Rhesis -- The Greek word for a speech, as in what a rhetor says before an audience. Related to rhema (utterance) and rhetor (speaker).

Rhetor -- One who makes speeches in formal settings, what today we would call a lawyer or a politician or a preacher or lecturer.

Rhetoric -- an overdetermined word. There are so many definitions as to leave the impression that there is no definition. The term has meant everything from persuasive argumentation to bullshit, from noble oratory to political lies, from a complete pedagogy to tropes and figures. It has been extolled and castigated. But there is perhaps no culture in the world that has not considered the relationship between language and action. See random sample definitions at right.

Sophia -- wisdom.

Sophrosyne -- good sense, temperance, self-control.
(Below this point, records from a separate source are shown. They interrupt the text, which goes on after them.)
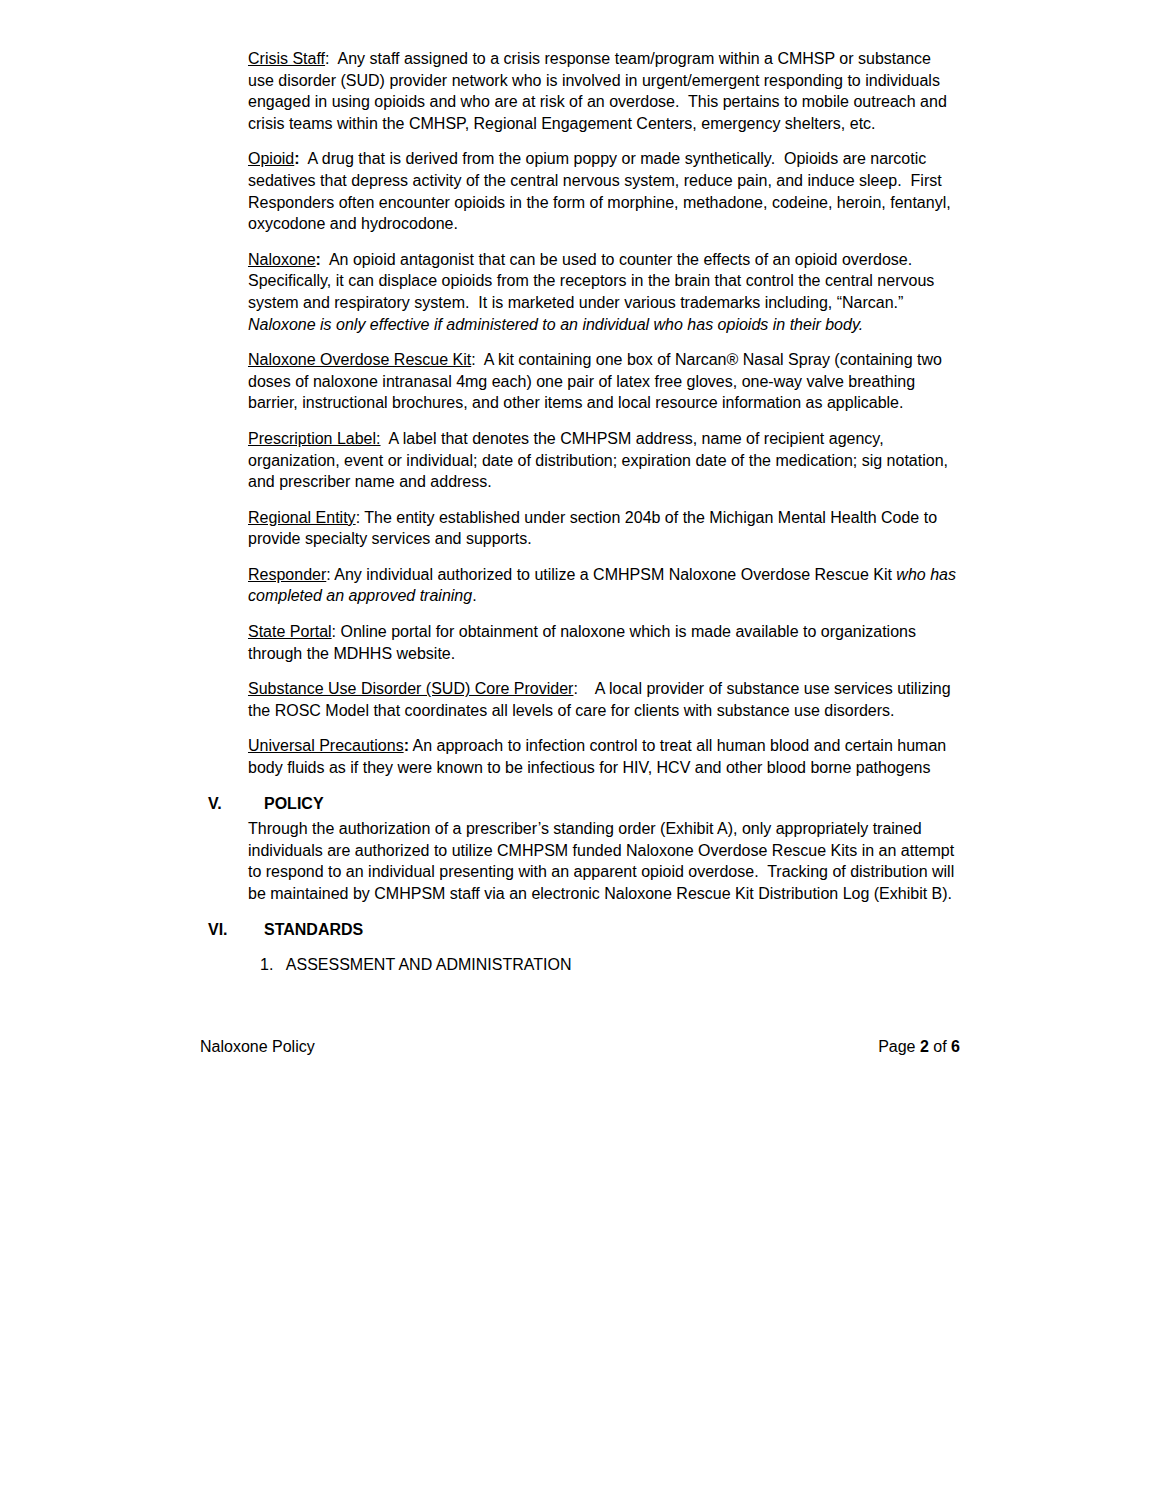Crisis Staff: Any staff assigned to a crisis response team/program within a CMHSP or substance use disorder (SUD) provider network who is involved in urgent/emergent responding to individuals engaged in using opioids and who are at risk of an overdose. This pertains to mobile outreach and crisis teams within the CMHSP, Regional Engagement Centers, emergency shelters, etc.
Opioid: A drug that is derived from the opium poppy or made synthetically. Opioids are narcotic sedatives that depress activity of the central nervous system, reduce pain, and induce sleep. First Responders often encounter opioids in the form of morphine, methadone, codeine, heroin, fentanyl, oxycodone and hydrocodone.
Naloxone: An opioid antagonist that can be used to counter the effects of an opioid overdose. Specifically, it can displace opioids from the receptors in the brain that control the central nervous system and respiratory system. It is marketed under various trademarks including, “Narcan.” Naloxone is only effective if administered to an individual who has opioids in their body.
Naloxone Overdose Rescue Kit: A kit containing one box of Narcan® Nasal Spray (containing two doses of naloxone intranasal 4mg each) one pair of latex free gloves, one-way valve breathing barrier, instructional brochures, and other items and local resource information as applicable.
Prescription Label: A label that denotes the CMHPSM address, name of recipient agency, organization, event or individual; date of distribution; expiration date of the medication; sig notation, and prescriber name and address.
Regional Entity: The entity established under section 204b of the Michigan Mental Health Code to provide specialty services and supports.
Responder: Any individual authorized to utilize a CMHPSM Naloxone Overdose Rescue Kit who has completed an approved training.
State Portal: Online portal for obtainment of naloxone which is made available to organizations through the MDHHS website.
Substance Use Disorder (SUD) Core Provider: A local provider of substance use services utilizing the ROSC Model that coordinates all levels of care for clients with substance use disorders.
Universal Precautions: An approach to infection control to treat all human blood and certain human body fluids as if they were known to be infectious for HIV, HCV and other blood borne pathogens
V.
POLICY
Through the authorization of a prescriber’s standing order (Exhibit A), only appropriately trained individuals are authorized to utilize CMHPSM funded Naloxone Overdose Rescue Kits in an attempt to respond to an individual presenting with an apparent opioid overdose. Tracking of distribution will be maintained by CMHPSM staff via an electronic Naloxone Rescue Kit Distribution Log (Exhibit B).
VI.
STANDARDS
1. ASSESSMENT AND ADMINISTRATION
Naloxone Policy
Page 2 of 6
Strategoi -- council of ten elected military generals. One man was elected from each demos for a one year term, although one could serve as often as one was re-elected. Any male citizen who owned land was eligible, but the generals were typically chosen from among the more wealthy citizens.

Techne -- art, a purposive practice based on unchanging principles that can be known and taught. Aristotle claimed that rhetoric was a techne; Plato denied it that status, in Gorgias at least. In Phaedrus he may have provided the unchanging principles for rhetoric to become a techne, depending on your interpretation of Phaedrus and of rhetoric.

To prepon -- appropriateness, perspicuity. What is appropriate or fitting given the speaker, the occasion, the audience, and the subject.